TASK SET:
1 – Please return the passage of the forum excerpt on Cell processors that opens with the words containing "Marketing logic (as" and closes with "is the difference?".
2 – Name every operating system mentioned in the forum excerpt on Cell processors.

EXERCISE TEXT:
I’m not saying Niagara sucks. It rocks, and its price rocks even more. Now that Ubuntu runs on top of it I’m seriously thinking about ordering two T1000 with fiber (no, no desktop purposes). And I seriously hope to employ at least one Cell blade as special service processor in the back somewhere in the future.
Again, I’m not saying that Java or Solaris sucks, just that there are many purposes where Java or Solaris doesn’t fit. In fact “where Java sucks” completely describes my needs, but they are special and very uncommon so I don’t apply them as general logic, but personal bias and personal needs. And “where Solaris does not rock” describes my personal preference and the fact that Solaris is not working with Xen yet (no, zones are a long way from satisfactory solution for me).
Marketing logic (as being best hammer in every way, or better said untruth in marketing) you’ve been describing is SUNs way, not IBMs.
Couple that with the difficulty to properly optimise software for its unique and quirky design, even if all were going to plan, its not going to deliver if the software which runs ontop can’t exploit the full power of the processors.
Same thing was said about moving from DOS to Windows, SSE, SMP, multicore… So, your point would be? Just as there are now SSE optimizations, there will be Cell optimizations (octopiler) and just as the only good SSE optimization is handcrafted, the only good Cell optimization will be like that too. Where is the difference?
/*speaking as one who will definitely try out Cell, so you could say I’m biased*/
If one sees reason why appying and optimizing is needed he will do it, if not? Well, he didn’t need that feature anyway (in Cell case it will be probably just one of the worst decisions of his life, he would fare with POWER or Niagara much better and probably for lower price). But if you don’t see the reason, this shouldn’t make the rule for everybody.
I for one definitely see the use of Cell in my services.
Edited 2006-03-12 19:08

2006-03-12 2:56 am
sithgunner
Besides that, I thought Cell doesn’t even run current flock of applications. It’s not like it’s another x86 compatible cpu.
That’s why they made 20x faster cpu than current pentium 4, because they made it for something that doesn’t need to run applications from 10 years ago and put the newest and greatest technology to make applications made for it to run good.

AVAILABLE DATA:
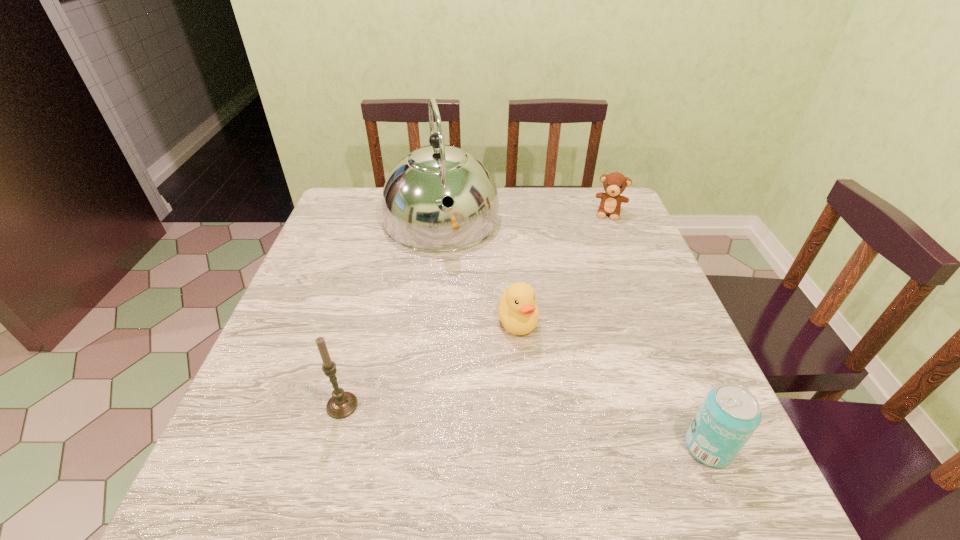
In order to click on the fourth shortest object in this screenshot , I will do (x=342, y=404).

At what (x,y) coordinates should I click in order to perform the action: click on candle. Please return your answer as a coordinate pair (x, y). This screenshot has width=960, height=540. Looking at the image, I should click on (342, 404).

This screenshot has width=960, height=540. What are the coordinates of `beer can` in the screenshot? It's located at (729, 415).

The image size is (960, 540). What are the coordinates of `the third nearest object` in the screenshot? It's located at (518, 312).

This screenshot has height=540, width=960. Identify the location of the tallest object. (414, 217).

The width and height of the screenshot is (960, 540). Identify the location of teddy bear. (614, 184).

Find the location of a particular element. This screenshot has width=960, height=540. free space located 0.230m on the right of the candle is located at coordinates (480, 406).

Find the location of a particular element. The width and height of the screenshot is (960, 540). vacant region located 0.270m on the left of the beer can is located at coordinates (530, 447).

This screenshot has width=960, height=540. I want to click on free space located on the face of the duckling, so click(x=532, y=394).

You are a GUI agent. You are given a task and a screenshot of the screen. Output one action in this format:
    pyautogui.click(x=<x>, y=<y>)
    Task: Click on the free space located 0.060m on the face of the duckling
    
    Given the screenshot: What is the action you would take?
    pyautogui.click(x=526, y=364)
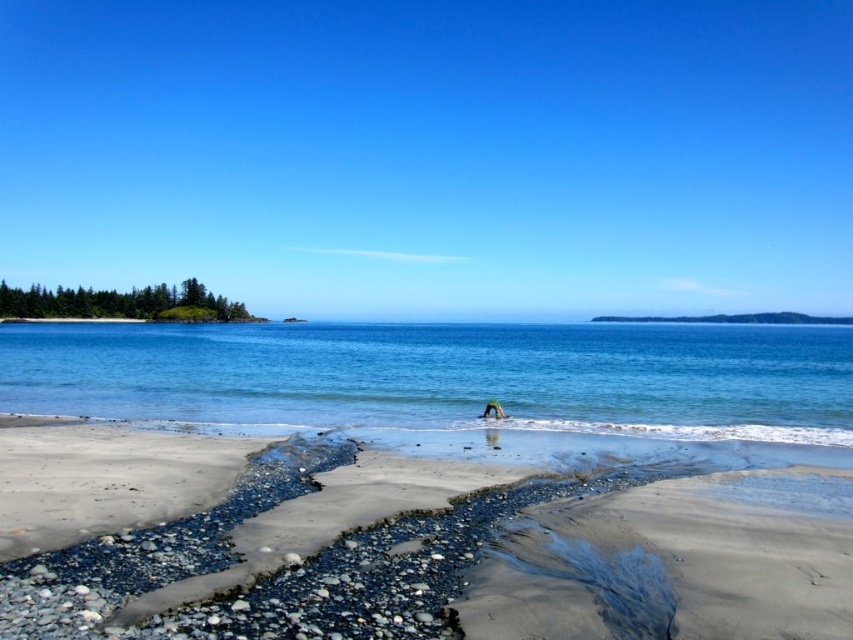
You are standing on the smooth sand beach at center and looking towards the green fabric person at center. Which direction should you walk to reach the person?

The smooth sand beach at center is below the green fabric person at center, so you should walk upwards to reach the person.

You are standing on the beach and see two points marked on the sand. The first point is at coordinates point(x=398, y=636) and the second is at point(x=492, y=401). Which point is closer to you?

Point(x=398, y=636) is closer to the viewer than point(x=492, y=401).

...

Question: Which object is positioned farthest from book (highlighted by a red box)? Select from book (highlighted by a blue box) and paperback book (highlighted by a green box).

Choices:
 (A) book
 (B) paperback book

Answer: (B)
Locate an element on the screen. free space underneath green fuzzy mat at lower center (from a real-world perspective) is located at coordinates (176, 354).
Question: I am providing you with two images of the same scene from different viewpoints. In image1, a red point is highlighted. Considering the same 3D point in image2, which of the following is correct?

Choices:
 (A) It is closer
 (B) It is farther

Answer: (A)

WRITTEN ANSWERS:
1 –
Marketing logic (as being best hammer in every way, or better said untruth in marketing) you’ve been describing is SUNs way, not IBMs.
Couple that with the difficulty to properly optimise software for its unique and quirky design, even if all were going to plan, its not going to deliver if the software which runs ontop can’t exploit the full power of the processors.
Same thing was said about moving from DOS to Windows, SSE, SMP, multicore… So, your point would be? Just as there are now SSE optimizations, there will be Cell optimizations (octopiler) and just as the only good SSE optimization is handcrafted, the only good Cell optimization will be like that too. Where is the difference?

2 – Ubuntu, Solaris, DOS, Windows